Stuart Shils, Tibor De Nagy Gallery
February 11 – March 13, 1999
catalog essay
An artist friend of mine once rather vehemently told me that he hated it when people told him his work was beautiful. I suppose he thought the word was a linguistic crutch, something to utter when you had nothing else to say, or a synonym for dreaded prettiness. Ever since then I’ve been hesitant about the word beautiful when responding to art. I think: It can’t be that—it must be something else first, and more importantly. But in the case of Stuart Shils, I’m afraid I can’t say anything about his paintings without first acknowledging their startling beauty, for it is that beauty that I primarily and most immediately respond to.
Shils paints those weird pockets of the day when people and life seem to have momentarily and mysteriously gone elsewhere. His hushed, abandoned world may appear devoid of human life, but the emotional wake of its inhabitants is elegantly rendered and keenly felt: these fields and facades are as eloquent as faces. Although Shils’ work is not narrative, it is nevertheless rich in human feeling and tension, and this emotional vibrancy is what gives his paintings their powerful resonance and consequent beauty.
Shils paints quickly on paper, and the resulting tension between control and abandon complements the emotion frisson in the images. It makes one happy to see – and feel – the artist letting go, responding, and that abandon is all the more exciting when it occurs alongside the precisely yet gorgeously rendered detail. One senses the artist’s race with the ever-shifting light, especially in the Irish paintings (Shils reports the summer weather in Ireland is “insane”). There is a madness, a violence, in his Irish skies that is more subtly felt in the stillness of his American vistas. Here one senses the quiet yet constant motion of life: the anxious trees that won’t stay still, the road that shimmers, the breathing fields of grass. The simple, inexorable motion of the day waning.
The humble (and often humorous) titles of these paintings corroborate what the images themselves surely suggest: what is important to Shils is the season, the weather, the time of day, and the direction in which he faces. Shils is a painter of specific moments, and that’s what allows him to revisit the same places (urban Philadelphia, rural Indiana, and the coast of county Mayo, Ireland) again and again.
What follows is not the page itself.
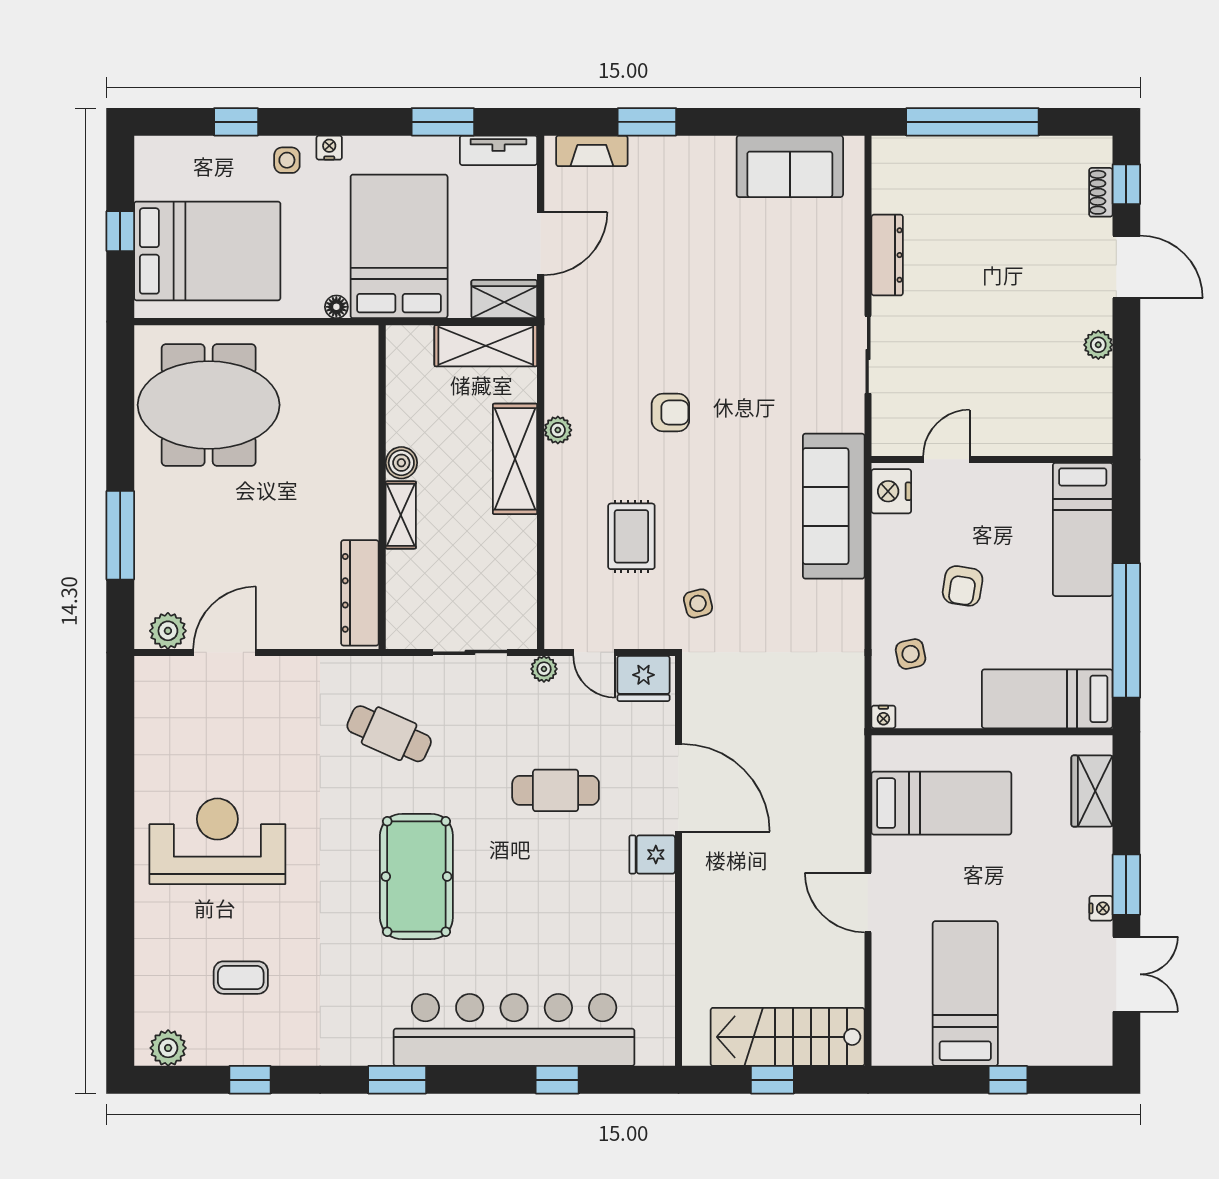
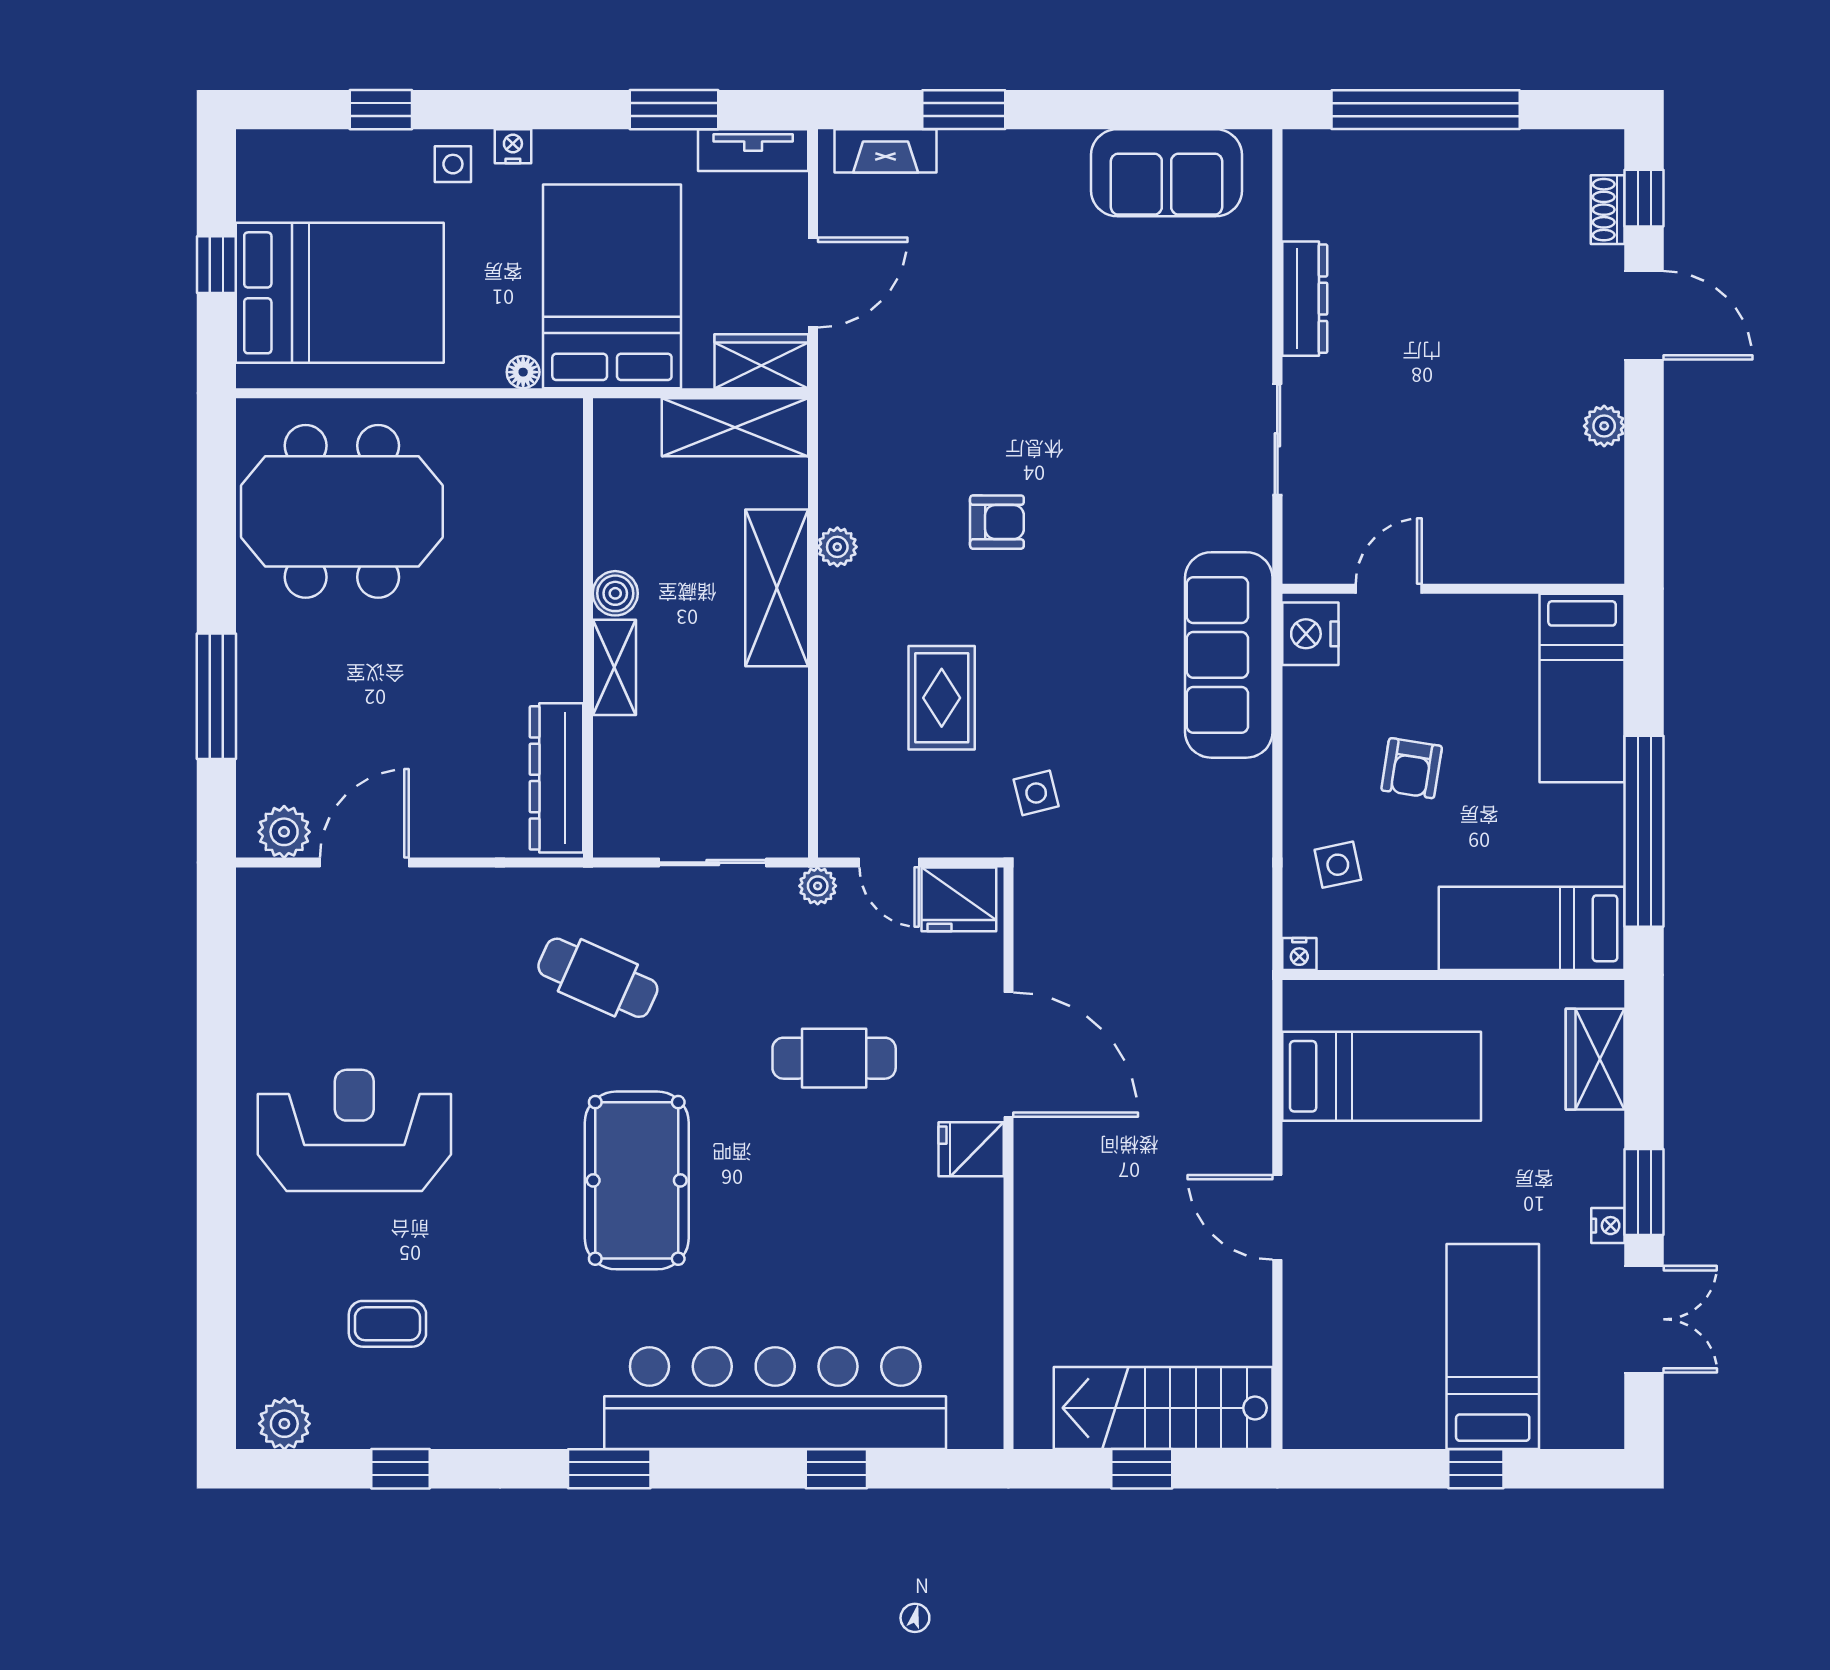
bed: (965, 994) -> (1493, 1347), moved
Like people – and this is why some of these paintings seem more portrait than landscape – every place is always changing, if you look hard enough.
Stuart Shils looks hard enough, but there is as much ardor as observation in his gaze. He admits to being “overstimulated” by the landscape, and the resulting passion is visible (even palpable) on each of these works. He clearly loves what he is making, and something gets added to the work by virtue of that love. Shils succeeds in not only allowing us to see a place but to also know how it felt—no: how it feels to be there.